Summary: Prenatal exposure to THC makes dopamine neurons hyperactive and increases the sensitivity to the behavioral effects of the compound during pre-adolescence. This may increase the risk of developing schizophrenia later in life. However, treatment with pregnenolone, a drug under clinical trials for ASD, cannabis use disorder, and schizophrenia, appears to correct the brain abnormalities and behavioral problems associated with prenatal cannabis exposure.
Source: University of Maryland School of Medicine
As a growing number of U.S. states legalize the medicinal and recreational use of marijuana, an increasing number of American women are using cannabis before becoming pregnant and during early pregnancy often to treat morning sickness, anxiety, and lower back pain. Although emerging evidence indicates that this may have long-term consequences for their babies’ brain development, how this occurs remains unclear.

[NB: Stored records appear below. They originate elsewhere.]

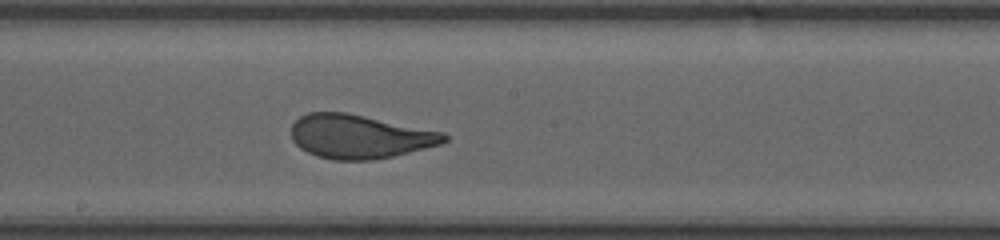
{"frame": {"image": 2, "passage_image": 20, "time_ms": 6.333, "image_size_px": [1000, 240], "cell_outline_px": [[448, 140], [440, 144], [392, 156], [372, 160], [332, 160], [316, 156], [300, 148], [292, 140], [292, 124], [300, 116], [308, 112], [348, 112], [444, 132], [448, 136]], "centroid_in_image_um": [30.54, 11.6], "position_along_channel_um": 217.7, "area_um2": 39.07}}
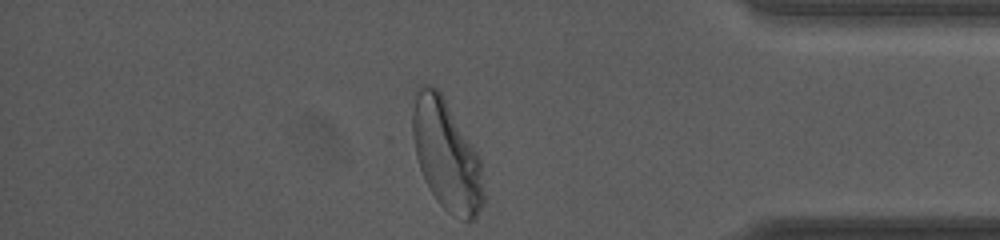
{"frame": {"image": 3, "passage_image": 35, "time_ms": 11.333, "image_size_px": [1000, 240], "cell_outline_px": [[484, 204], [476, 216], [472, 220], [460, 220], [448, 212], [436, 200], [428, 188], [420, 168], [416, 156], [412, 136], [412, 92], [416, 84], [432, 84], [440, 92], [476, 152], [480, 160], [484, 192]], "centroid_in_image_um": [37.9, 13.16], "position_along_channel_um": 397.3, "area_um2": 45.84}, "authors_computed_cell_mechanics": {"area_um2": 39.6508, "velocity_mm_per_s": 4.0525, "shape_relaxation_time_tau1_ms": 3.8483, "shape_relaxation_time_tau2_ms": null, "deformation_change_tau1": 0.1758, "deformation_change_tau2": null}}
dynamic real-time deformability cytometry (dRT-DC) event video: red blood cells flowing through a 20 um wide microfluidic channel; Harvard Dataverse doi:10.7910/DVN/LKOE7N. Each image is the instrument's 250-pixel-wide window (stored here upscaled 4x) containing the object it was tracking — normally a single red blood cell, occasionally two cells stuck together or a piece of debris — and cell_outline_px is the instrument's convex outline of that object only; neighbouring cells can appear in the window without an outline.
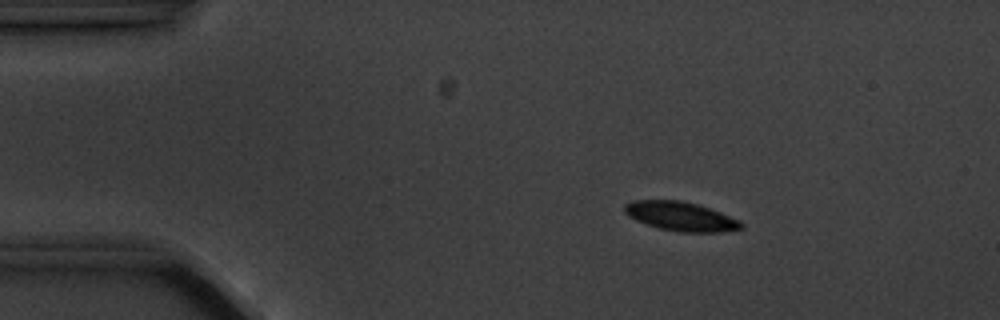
{"species": "common noctule bat (a hibernating species)", "species_latin": "Nyctalus noctula", "temperature_condition": "cold", "stored_images_in_passage": 5, "camera_frame_rate_fps": 3000, "um_per_image_px": 0.085, "animal": {"sex": "male", "body_mass_g": 20.1, "forearm_length_mm": 53.5}, "frame": {"image": 1, "passage_image": 3, "time_ms": 2.333, "image_size_px": [1000, 320], "cell_outline_px": [[744, 228], [720, 232], [680, 232], [660, 228], [636, 220], [628, 216], [624, 212], [624, 204], [632, 200], [680, 200], [696, 204], [720, 212], [740, 220], [744, 224]], "centroid_in_image_um": [57.86, 18.39], "position_along_channel_um": 27.1, "area_um2": 19.71}}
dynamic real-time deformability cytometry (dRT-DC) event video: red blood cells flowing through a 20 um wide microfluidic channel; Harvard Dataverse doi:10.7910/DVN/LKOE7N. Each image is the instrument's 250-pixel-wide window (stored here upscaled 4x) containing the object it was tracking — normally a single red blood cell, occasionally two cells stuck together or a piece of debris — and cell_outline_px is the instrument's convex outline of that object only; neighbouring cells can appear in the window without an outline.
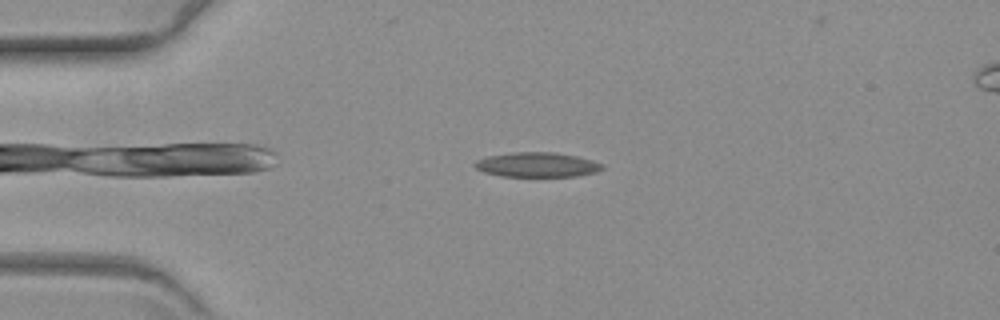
{"species": "common noctule bat (a hibernating species)", "species_latin": "Nyctalus noctula", "temperature_condition": "warm", "stored_images_in_passage": 52, "camera_frame_rate_fps": 3000, "um_per_image_px": 0.085, "animal": {"sex": "female", "body_mass_g": 19.3, "forearm_length_mm": 54.1}, "frame": {"image": 1, "passage_image": 7, "time_ms": 2.0, "image_size_px": [1000, 320], "cell_outline_px": [[604, 168], [596, 172], [576, 176], [500, 176], [484, 172], [476, 168], [472, 164], [476, 160], [488, 156], [512, 152], [552, 152], [576, 156], [592, 160], [604, 164]], "centroid_in_image_um": [45.64, 14.0], "position_along_channel_um": 39.4, "area_um2": 18.32}}
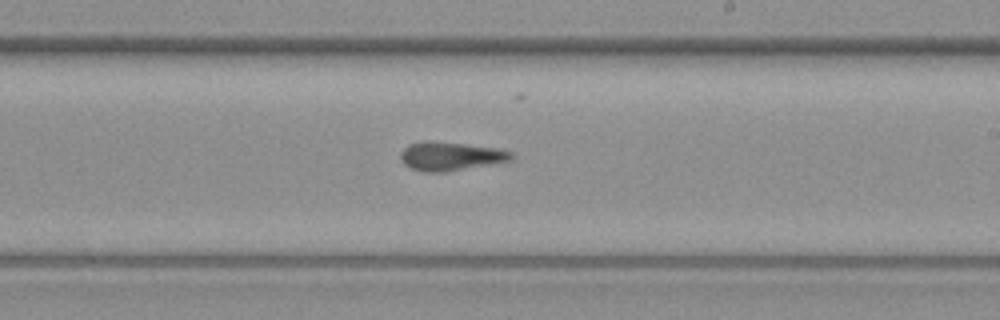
{"frame": {"image": 2, "passage_image": 28, "time_ms": 9.0, "image_size_px": [1000, 320], "cell_outline_px": [[512, 160], [448, 172], [424, 172], [412, 168], [404, 164], [400, 160], [400, 152], [408, 144], [464, 144], [496, 148], [512, 152]], "centroid_in_image_um": [38.32, 13.33], "position_along_channel_um": 250.7, "area_um2": 17.69}}
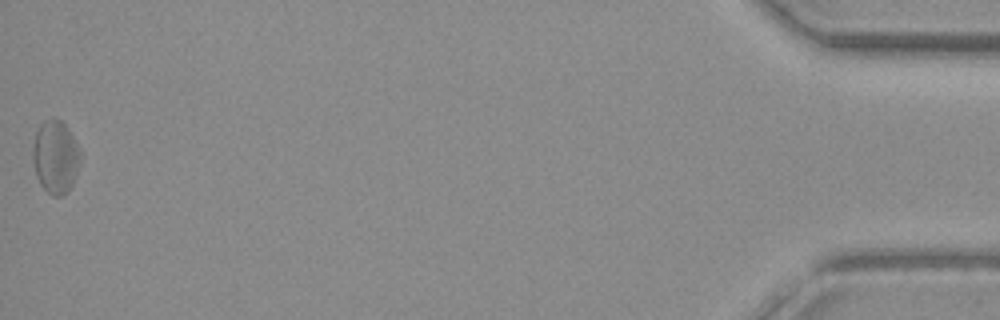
{"frame": {"image": 3, "passage_image": 52, "time_ms": 17.0, "image_size_px": [1000, 320], "cell_outline_px": [[80, 160], [72, 184], [68, 192], [60, 196], [52, 196], [40, 184], [36, 176], [32, 160], [32, 148], [36, 132], [40, 124], [44, 120], [52, 116], [56, 116], [64, 124], [80, 148]], "centroid_in_image_um": [4.69, 13.31], "position_along_channel_um": 430.5, "area_um2": 20.35}}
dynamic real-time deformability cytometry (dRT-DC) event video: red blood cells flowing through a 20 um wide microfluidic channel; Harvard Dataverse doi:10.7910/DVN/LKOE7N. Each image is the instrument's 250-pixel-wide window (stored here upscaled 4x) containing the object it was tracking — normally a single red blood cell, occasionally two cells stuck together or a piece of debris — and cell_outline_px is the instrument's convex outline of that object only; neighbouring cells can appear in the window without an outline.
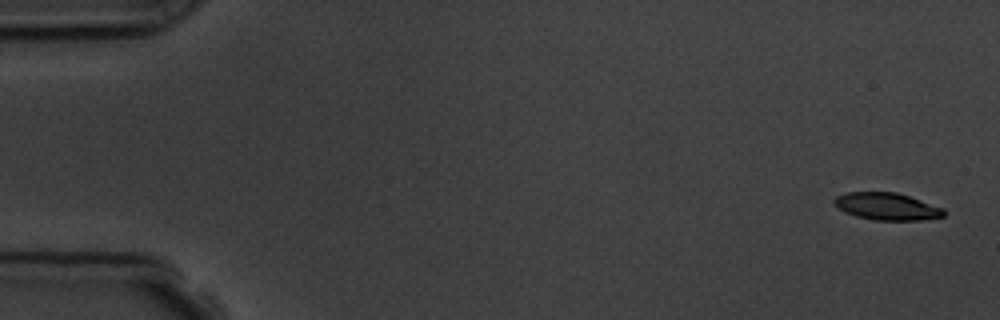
{"species": "common noctule bat (a hibernating species)", "species_latin": "Nyctalus noctula", "temperature_condition": "room temperature", "stored_images_in_passage": 6, "segment_of_instrument_passage": [1, 2], "camera_frame_rate_fps": 3000, "um_per_image_px": 0.085, "animal": {"sex": "male", "body_mass_g": 19.5, "forearm_length_mm": 54.6}, "frame": {"image": 1, "passage_image": 1, "time_ms": 0.0, "image_size_px": [1000, 320], "cell_outline_px": [[944, 216], [920, 220], [872, 220], [856, 216], [844, 212], [832, 204], [832, 200], [836, 196], [848, 192], [896, 192], [944, 208]], "centroid_in_image_um": [75.33, 17.54], "position_along_channel_um": 9.7, "area_um2": 17.4}}
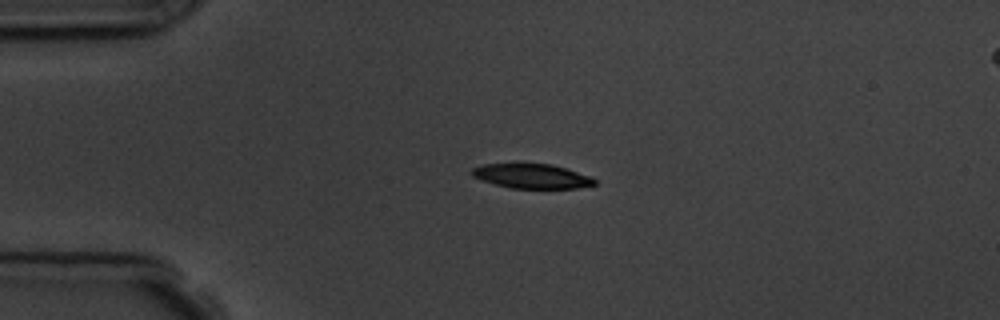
{"frame": {"image": 2, "passage_image": 4, "time_ms": 3.667, "image_size_px": [1000, 320], "cell_outline_px": [[596, 184], [576, 188], [512, 188], [496, 184], [472, 176], [468, 172], [472, 168], [484, 164], [520, 160], [552, 164], [592, 176], [596, 180]], "centroid_in_image_um": [45.16, 14.9], "position_along_channel_um": 39.8, "area_um2": 18.38}}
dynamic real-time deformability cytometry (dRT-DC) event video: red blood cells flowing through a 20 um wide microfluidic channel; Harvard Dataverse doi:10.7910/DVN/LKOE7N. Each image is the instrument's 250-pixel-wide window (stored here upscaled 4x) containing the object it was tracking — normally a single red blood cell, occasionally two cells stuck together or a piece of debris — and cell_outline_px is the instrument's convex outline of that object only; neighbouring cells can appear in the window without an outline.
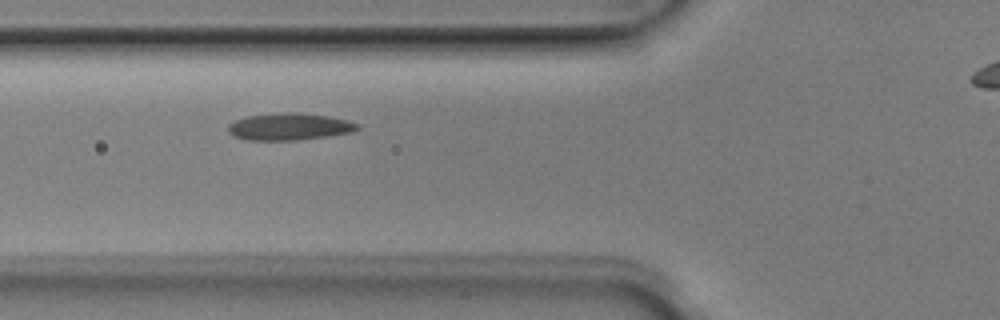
{"species": "Egyptian fruit bat (a non-hibernating species)", "species_latin": "Rousettus aegyptiacus", "temperature_condition": "room temperature", "stored_images_in_passage": 4, "camera_frame_rate_fps": 3000, "um_per_image_px": 0.085, "animal": {"sex": "male"}, "frame": {"image": 1, "passage_image": 2, "time_ms": 0.333, "image_size_px": [1000, 320], "cell_outline_px": [[360, 128], [352, 132], [296, 140], [244, 140], [232, 136], [228, 132], [228, 124], [236, 120], [248, 116], [288, 112], [292, 112], [328, 116], [348, 120], [360, 124]], "centroid_in_image_um": [24.57, 10.77], "position_along_channel_um": 101.2, "area_um2": 20.23}}
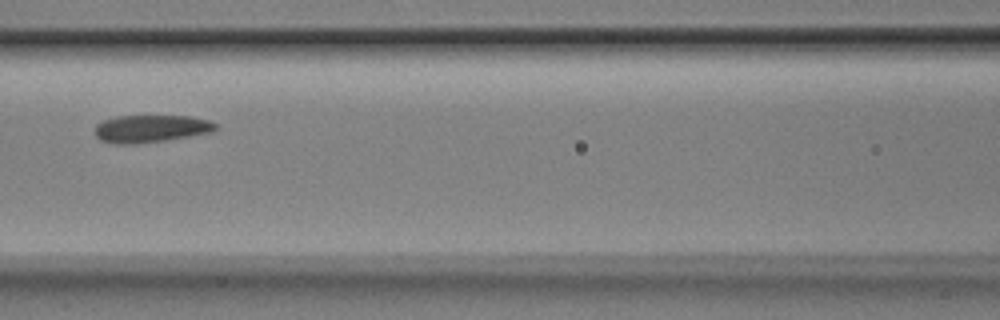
{"frame": {"image": 2, "passage_image": 3, "time_ms": 0.667, "image_size_px": [1000, 320], "cell_outline_px": [[216, 128], [212, 132], [168, 140], [136, 144], [112, 144], [100, 140], [92, 132], [96, 124], [104, 120], [116, 116], [188, 116], [208, 120], [216, 124]], "centroid_in_image_um": [12.75, 10.95], "position_along_channel_um": 153.8, "area_um2": 19.54}}
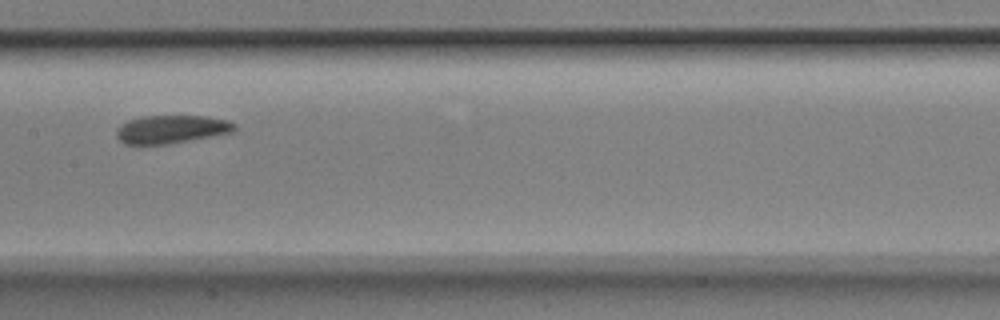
{"frame": {"image": 3, "passage_image": 4, "time_ms": 1.0, "image_size_px": [1000, 320], "cell_outline_px": [[236, 132], [168, 144], [124, 144], [116, 136], [116, 132], [120, 124], [128, 120], [140, 116], [208, 116], [228, 120], [236, 124]], "centroid_in_image_um": [14.6, 10.98], "position_along_channel_um": 192.8, "area_um2": 19.59}}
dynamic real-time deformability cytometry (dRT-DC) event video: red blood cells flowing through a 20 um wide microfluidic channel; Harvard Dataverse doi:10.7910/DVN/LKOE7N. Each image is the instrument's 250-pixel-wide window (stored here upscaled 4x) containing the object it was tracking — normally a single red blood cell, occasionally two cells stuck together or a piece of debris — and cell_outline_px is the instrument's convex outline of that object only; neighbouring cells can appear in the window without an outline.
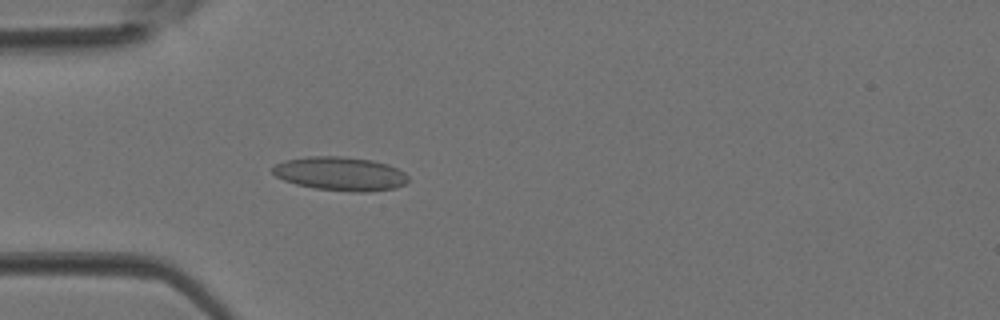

A University of Maryland School of Medicine study using a preclinical animal model suggests that prenatal exposure to THC, the psychoactive component of cannabis, makes the brain’s dopamine neurons (an integral component of the reward system) hyperactive and increases sensitivity to the behavioral effects of THC during pre-adolescence. This may contribute to the increased risk of psychiatric disorders like schizophrenia and other forms of psychosis later in adolescence that previous research has linked to prenatal cannabis use, according to the study published today in journal Nature Neuroscience.
The team of researchers, from UMSOM, the University of Cagliari (Italy) and the Hungarian Academy of Sciences (Hungary), found that exposure to THC in the womb increased susceptibility to THC in offspring on several behavioral tasks that mirrors the effects observed in many psychiatric diseases. These behavioral effects were caused, at least in part, by hyperactivity of dopamine neurons in a brain region called the ventral tegmental area (VTA), which regulates motivated behaviors.
More importantly, the researchers were able to correct these behavioral problems and brain abnormalities by treating experimental animals with pregnenolone, an FDA-approved drug currently under investigation in clinical trials for cannabis use disorder, schizophrenia, autism, and bipolar disorder.
“This is an exciting finding that suggests a therapeutic approach for children born to mothers who used cannabis during pregnancy,” said Joseph Cheer, PhD, a Professor of Anatomy & Neurobiology and Psychiatry at the University of Maryland School of Medicine. “It also raises important questions that need to be addressed such as how does pregnenolone exert its effects and how can we improve its efficacy? Do these detrimental effects persist into adulthood, and if so, could they also be treated in a similar way?”
The researchers concluded that as physicians caution pregnant women against alcohol and cocaine intake because of their detrimental effects to the fetus, they should also, based on these new findings, advise them on the potential negative consequences of using cannabis specifically during pregnancy.
Funding: The study was funded by an international collaborative program on marijuana research issued by the U.S. National Institute on Drug Abuse, the National Research, Development and Innovation Office of Hungary and the University of Cagliari as well as private European foundations.
Prenatal THC exposure produces a hyperdopaminergic phenotype rescued by pregnenolone
The increased legal availability of cannabis has led to a common misconception that it is a safe natural remedy for, among others, pregnancy-related ailments such as morning sickness. Emerging clinical evidence, however, indicates that prenatal cannabis exposure (PCE) predisposes offspring to various neuropsychiatric disorders linked to aberrant dopaminergic function. Yet, our knowledge of how cannabis exposure affects the maturation of this neuromodulatory system remains limited. Here, we show that male, but not female, offspring of Δ9-tetrahydrocannabinol (THC)-exposed dams, a rat PCE model, exhibit extensive molecular and synaptic changes in dopaminergic neurons of the ventral tegmental area, including altered excitatory-to-inhibitory balance and switched polarity of long-term synaptic plasticity. The resulting hyperdopaminergic state leads to increased behavioral sensitivity to acute THC exposure during pre-adolescence. The neurosteroid pregnenolone, a US Food and Drug Administration (FDA) approved drug, rescues synaptic defects and normalizes dopaminergic activity and behavior in PCE offspring, thus suggesting a therapeutic approach for offspring exposed to cannabis during pregnancy.